» How to complete this task
Every line of the material below that contains the string "reveals" must appear in the answer.

·····

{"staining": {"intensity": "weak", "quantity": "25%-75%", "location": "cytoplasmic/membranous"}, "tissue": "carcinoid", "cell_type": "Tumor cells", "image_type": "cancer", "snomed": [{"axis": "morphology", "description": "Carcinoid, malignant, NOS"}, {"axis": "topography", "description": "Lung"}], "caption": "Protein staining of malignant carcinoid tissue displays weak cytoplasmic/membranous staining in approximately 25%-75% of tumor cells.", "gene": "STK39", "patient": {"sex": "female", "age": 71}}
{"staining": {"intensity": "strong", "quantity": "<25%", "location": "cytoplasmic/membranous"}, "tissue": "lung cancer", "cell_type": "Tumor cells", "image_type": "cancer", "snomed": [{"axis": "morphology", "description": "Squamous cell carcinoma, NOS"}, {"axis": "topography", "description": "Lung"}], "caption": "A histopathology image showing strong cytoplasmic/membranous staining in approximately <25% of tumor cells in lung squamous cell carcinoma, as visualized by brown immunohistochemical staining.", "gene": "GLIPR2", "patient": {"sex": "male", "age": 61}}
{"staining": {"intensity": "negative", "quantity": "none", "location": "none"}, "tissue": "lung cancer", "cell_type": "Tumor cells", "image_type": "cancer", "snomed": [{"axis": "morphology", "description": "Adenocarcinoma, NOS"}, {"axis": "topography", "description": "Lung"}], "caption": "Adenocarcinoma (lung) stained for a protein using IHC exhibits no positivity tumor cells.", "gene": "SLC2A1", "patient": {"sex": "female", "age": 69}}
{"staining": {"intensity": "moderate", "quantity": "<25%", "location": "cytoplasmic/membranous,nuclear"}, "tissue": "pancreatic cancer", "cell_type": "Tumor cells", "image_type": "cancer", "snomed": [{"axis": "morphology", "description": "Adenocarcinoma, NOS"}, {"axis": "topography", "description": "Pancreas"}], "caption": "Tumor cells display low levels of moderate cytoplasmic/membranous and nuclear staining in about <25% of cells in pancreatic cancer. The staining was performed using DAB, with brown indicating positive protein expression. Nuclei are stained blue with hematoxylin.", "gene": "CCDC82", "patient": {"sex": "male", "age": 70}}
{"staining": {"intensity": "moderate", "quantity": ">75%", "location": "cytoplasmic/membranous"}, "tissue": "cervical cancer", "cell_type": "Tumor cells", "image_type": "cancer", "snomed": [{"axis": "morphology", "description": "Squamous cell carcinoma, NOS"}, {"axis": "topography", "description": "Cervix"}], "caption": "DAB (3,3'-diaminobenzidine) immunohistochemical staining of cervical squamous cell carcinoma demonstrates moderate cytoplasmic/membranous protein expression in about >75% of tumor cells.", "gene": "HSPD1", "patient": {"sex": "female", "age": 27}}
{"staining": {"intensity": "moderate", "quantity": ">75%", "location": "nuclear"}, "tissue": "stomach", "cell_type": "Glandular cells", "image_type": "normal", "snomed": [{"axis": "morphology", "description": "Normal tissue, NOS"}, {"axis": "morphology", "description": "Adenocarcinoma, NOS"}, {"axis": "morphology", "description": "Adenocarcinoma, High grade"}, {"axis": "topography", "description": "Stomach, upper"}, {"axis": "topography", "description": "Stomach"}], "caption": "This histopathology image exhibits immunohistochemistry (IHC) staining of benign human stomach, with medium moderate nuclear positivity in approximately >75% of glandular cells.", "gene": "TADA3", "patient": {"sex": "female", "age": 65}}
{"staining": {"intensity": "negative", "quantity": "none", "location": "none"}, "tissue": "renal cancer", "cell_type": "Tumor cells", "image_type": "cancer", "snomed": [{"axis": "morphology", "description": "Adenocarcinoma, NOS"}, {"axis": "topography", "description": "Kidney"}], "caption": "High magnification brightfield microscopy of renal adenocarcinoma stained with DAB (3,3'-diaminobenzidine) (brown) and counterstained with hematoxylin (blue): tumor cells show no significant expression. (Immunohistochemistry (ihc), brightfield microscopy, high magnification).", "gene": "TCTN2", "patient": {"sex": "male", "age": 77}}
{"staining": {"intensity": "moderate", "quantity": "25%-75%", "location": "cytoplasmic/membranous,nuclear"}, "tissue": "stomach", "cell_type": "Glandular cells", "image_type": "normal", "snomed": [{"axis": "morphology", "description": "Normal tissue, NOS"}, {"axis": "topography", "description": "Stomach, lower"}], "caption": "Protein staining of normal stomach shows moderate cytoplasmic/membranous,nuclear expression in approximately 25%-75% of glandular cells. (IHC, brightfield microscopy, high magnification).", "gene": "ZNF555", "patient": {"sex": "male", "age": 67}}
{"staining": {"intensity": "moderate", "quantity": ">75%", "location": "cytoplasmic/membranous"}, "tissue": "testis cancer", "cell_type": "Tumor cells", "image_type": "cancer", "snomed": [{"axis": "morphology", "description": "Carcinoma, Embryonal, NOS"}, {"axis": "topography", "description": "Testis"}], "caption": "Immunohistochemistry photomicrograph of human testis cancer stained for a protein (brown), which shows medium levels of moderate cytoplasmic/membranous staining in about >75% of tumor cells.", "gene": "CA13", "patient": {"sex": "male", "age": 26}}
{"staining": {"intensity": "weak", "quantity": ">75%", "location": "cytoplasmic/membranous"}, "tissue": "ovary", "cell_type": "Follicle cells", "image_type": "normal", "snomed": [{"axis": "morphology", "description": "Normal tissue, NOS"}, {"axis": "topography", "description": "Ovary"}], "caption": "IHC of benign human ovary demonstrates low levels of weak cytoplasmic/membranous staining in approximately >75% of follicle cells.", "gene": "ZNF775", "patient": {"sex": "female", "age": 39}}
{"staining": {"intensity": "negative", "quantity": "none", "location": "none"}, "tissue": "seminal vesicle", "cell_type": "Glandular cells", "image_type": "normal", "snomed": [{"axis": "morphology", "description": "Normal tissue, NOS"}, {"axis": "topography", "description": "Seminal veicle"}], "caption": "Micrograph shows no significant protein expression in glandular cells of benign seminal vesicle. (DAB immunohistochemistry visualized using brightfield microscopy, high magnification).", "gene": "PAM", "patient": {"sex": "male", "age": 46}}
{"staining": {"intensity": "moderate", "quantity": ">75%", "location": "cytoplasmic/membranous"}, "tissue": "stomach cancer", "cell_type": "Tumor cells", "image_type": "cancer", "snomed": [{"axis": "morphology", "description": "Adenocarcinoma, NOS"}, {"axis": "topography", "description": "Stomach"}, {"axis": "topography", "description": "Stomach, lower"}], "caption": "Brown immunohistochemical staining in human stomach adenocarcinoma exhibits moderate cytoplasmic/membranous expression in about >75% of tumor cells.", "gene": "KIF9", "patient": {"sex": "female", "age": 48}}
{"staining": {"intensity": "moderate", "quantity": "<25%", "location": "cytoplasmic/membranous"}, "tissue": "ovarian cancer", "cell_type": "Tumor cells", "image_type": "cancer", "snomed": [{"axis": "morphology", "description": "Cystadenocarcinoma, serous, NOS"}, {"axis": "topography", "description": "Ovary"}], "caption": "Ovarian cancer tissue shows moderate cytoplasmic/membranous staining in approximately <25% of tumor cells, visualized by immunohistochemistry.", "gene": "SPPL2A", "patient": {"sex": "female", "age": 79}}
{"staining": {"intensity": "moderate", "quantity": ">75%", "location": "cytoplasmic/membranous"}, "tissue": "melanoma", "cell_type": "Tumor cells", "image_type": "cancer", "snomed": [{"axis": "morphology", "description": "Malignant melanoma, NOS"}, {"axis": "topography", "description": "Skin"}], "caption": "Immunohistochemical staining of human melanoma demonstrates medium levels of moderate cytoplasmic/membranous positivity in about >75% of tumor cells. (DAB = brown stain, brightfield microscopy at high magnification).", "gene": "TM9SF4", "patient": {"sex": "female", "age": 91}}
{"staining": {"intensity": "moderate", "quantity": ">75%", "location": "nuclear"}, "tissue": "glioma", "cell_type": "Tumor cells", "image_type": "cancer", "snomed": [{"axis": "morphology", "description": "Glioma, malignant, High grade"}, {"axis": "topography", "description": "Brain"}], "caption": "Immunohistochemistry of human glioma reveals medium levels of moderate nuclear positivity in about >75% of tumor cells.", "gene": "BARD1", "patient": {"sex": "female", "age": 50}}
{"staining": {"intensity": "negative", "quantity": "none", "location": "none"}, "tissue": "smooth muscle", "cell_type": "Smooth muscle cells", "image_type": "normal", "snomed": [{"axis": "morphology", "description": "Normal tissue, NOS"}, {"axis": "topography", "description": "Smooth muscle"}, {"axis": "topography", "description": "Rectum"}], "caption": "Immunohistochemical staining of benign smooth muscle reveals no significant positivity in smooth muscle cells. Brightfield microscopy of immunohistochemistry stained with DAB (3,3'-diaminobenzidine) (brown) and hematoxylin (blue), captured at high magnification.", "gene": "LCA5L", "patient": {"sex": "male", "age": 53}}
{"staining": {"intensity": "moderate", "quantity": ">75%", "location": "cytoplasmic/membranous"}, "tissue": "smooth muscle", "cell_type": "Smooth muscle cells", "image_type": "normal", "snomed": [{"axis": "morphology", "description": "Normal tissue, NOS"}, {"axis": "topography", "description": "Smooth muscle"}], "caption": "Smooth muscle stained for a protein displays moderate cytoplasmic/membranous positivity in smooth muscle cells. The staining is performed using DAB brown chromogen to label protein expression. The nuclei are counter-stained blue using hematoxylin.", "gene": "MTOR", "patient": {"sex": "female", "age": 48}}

·····

» Task solution
{"staining": {"intensity": "moderate", "quantity": ">75%", "location": "nuclear"}, "tissue": "glioma", "cell_type": "Tumor cells", "image_type": "cancer", "snomed": [{"axis": "morphology", "description": "Glioma, malignant, High grade"}, {"axis": "topography", "description": "Brain"}], "caption": "Immunohistochemistry of human glioma reveals medium levels of moderate nuclear positivity in about >75% of tumor cells.", "gene": "BARD1", "patient": {"sex": "female", "age": 50}}
{"staining": {"intensity": "negative", "quantity": "none", "location": "none"}, "tissue": "smooth muscle", "cell_type": "Smooth muscle cells", "image_type": "normal", "snomed": [{"axis": "morphology", "description": "Normal tissue, NOS"}, {"axis": "topography", "description": "Smooth muscle"}, {"axis": "topography", "description": "Rectum"}], "caption": "Immunohistochemical staining of benign smooth muscle reveals no significant positivity in smooth muscle cells. Brightfield microscopy of immunohistochemistry stained with DAB (3,3'-diaminobenzidine) (brown) and hematoxylin (blue), captured at high magnification.", "gene": "LCA5L", "patient": {"sex": "male", "age": 53}}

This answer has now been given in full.